§ **INSTRUCTIONS FOR THE TASK**
Select and copy out each line in the items below that contains the word "yours". Case counts.

§ **DATA FOR THE TASK**
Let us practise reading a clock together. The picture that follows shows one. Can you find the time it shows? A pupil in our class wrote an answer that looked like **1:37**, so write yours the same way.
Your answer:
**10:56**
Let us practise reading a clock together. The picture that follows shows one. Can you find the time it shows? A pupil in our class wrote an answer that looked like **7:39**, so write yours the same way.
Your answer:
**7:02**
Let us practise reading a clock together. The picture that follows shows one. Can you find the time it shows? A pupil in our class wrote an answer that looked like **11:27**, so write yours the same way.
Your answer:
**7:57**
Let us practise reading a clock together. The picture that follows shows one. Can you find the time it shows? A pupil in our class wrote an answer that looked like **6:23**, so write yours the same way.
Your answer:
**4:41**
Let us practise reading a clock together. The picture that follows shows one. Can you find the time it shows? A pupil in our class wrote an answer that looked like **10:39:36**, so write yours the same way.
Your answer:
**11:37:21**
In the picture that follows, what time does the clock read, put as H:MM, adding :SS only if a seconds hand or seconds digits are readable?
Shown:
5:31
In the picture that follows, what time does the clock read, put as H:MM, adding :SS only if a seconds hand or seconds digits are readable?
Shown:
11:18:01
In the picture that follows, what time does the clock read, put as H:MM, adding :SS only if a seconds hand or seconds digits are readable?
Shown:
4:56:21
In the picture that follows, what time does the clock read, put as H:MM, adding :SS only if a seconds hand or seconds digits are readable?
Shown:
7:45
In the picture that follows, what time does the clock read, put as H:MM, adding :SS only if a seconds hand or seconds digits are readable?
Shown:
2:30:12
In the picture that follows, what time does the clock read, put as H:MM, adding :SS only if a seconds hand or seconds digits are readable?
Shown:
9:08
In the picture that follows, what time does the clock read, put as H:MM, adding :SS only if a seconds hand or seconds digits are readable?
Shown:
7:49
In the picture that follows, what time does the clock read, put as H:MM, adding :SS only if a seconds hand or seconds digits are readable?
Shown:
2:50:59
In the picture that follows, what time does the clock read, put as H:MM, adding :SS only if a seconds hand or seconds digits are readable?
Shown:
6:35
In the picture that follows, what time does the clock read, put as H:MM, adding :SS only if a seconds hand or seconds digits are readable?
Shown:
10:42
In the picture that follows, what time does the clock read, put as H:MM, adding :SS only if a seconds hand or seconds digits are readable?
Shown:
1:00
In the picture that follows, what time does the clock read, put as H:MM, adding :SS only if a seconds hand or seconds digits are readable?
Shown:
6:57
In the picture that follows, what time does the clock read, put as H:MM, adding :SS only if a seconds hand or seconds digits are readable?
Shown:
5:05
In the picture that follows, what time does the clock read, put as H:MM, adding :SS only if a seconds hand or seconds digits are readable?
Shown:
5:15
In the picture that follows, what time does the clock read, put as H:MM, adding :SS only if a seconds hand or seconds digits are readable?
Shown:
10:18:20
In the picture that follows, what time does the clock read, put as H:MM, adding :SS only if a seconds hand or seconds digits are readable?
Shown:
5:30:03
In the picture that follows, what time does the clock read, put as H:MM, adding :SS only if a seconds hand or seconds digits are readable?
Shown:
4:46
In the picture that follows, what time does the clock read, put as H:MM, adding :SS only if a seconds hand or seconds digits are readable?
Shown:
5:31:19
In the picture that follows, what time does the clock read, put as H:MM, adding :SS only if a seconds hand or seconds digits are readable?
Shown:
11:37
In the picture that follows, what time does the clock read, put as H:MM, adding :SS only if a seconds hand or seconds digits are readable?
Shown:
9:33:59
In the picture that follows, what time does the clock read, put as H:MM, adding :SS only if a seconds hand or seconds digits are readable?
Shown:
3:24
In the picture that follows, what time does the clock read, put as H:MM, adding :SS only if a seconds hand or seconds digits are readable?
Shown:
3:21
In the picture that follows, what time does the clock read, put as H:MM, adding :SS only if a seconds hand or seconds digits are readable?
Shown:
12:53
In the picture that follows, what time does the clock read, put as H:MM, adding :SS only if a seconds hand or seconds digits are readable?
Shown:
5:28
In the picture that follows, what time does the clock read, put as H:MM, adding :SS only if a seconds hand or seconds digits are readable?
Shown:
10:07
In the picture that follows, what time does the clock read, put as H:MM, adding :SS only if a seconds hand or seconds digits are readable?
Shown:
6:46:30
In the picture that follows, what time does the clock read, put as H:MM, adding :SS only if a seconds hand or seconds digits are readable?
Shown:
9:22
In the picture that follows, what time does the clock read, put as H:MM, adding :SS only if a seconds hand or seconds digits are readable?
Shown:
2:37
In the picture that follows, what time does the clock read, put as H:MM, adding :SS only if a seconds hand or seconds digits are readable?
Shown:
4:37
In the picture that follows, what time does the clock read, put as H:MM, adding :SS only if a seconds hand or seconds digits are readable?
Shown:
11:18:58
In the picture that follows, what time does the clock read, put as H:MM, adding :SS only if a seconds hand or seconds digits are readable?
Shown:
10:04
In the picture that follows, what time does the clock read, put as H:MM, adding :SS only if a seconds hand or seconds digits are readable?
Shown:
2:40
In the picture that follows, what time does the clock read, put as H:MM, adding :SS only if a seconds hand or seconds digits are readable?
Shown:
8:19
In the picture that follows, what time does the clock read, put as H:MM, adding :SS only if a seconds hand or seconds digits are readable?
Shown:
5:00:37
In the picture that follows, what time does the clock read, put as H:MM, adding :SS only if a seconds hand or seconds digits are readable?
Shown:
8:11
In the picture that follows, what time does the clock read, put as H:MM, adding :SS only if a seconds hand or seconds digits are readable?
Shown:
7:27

§ **EXPECTED ANSWER**
Let us practise reading a clock together. The picture that follows shows one. Can you find the time it shows? A pupil in our class wrote an answer that looked like **1:37**, so write yours the same way.
Let us practise reading a clock together. The picture that follows shows one. Can you find the time it shows? A pupil in our class wrote an answer that looked like **7:39**, so write yours the same way.
Let us practise reading a clock together. The picture that follows shows one. Can you find the time it shows? A pupil in our class wrote an answer that looked like **11:27**, so write yours the same way.
Let us practise reading a clock together. The picture that follows shows one. Can you find the time it shows? A pupil in our class wrote an answer that looked like **6:23**, so write yours the same way.
Let us practise reading a clock together. The picture that follows shows one. Can you find the time it shows? A pupil in our class wrote an answer that looked like **10:39:36**, so write yours the same way.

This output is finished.